In arguing that he suffered a concrete informational injury as a result of the companies’ failure to provide a disclosure compliant with Section 1681b(b)(2)(A)(i), he relied on the general rule arising out of Federal Election Commission v. Akins and Public Citizen v. Department of Justice, two cases that Spokeo referenced as instances where a violation of a procedural right was sufficient to constitute an injury in fact. But his reliance on those cases was misplaced, said the court here, pointing out that unlike the plaintiffs in those cases, he was not seeking to compel the companies to provide him with information. Further, unlike the statutes at issue in Akins and Public Citizen, the FCRA does not seek to protect him from the kind of harm he claimed he suffered—receipt of a noncompliant disclosure.

“Congress did not enact § 1681b(b)(2)(A)(i) to protect job applicants from disclosures that do not satisfy the requirements of that section; it did so to decrease the risk that a job applicant would unknowingly consent to allowing a prospective employer to procure a consumer report,” said the court, observing that under the circumstances here, Akins and Public Citizen were inapposite and the plaintiff failed to demonstrate that he suffered a concrete informational injury.

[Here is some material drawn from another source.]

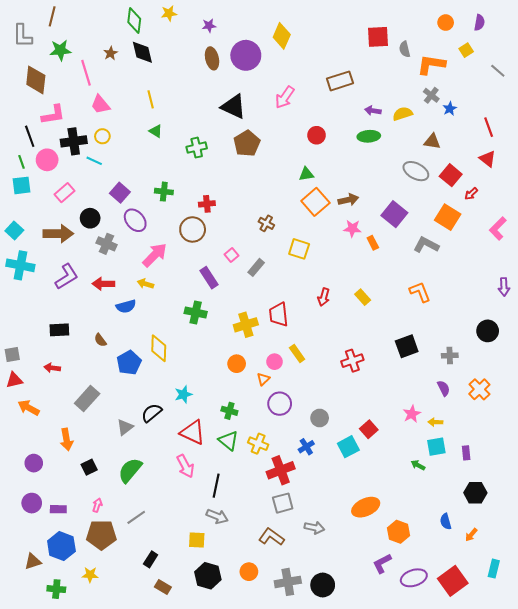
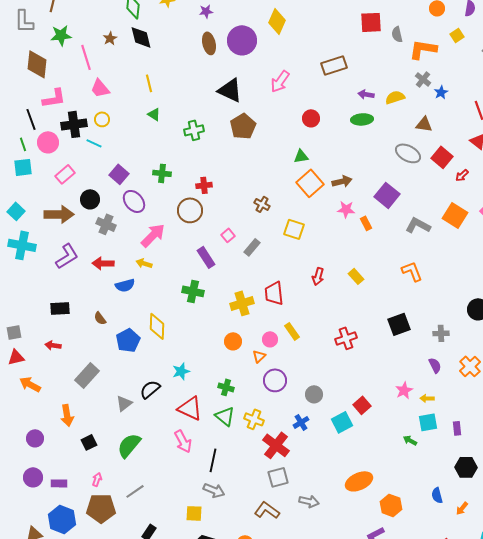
orange square: (448, 217) -> (455, 215), moved
red cross: (281, 470) -> (276, 445), turned -32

Privacy injury. As to his contention that he suffered a privacy injury as a result of the violation of Section 1681b(b)(2)(A), the court pointed out that Section 1681b(b)(2)(A)(ii)’s authorization requirement does implicate privacy interests. Discarding his conclusory allegation that as a result of the companies’ failure to provide him with a compliant disclosure, they failed to obtain a valid authorization from him to procure a consumer report, the court found that because he admitted he signed the disclosure and authorization form, he could not maintain that he suffered a concrete privacy injury.

Syed. Finally, the court addressed the Ninth Circuit’s recent opinion in Syed v. M-I, LLC, in which that court held a plaintiff’s allegation that he discovered, within the previous two years, that the defendant obtained a consumer report for employment purposes based on an illegal disclosure and authorization form was sufficient to confer standing because it inferred that the plaintiff was “deprived of the right to information and the right to privacy” under 15 U.S.C. §1681b(b)(2)(A)(i)-(ii). Finding Syed to be inapposite, the Seventh Circuit noted that unlike the plaintiff in Syed, the plaintiff here presented no factual allegations plausibly suggesting he was confused by the disclosure form or the form’s inclusion of a liability release, or that he would not have signed it had the disclosure complied with 15 U.S.C. § 1681b(b)(2)(A)(i). Thus, said the court, he failed to allege facts showing a real, concrete appreciable risk of harm.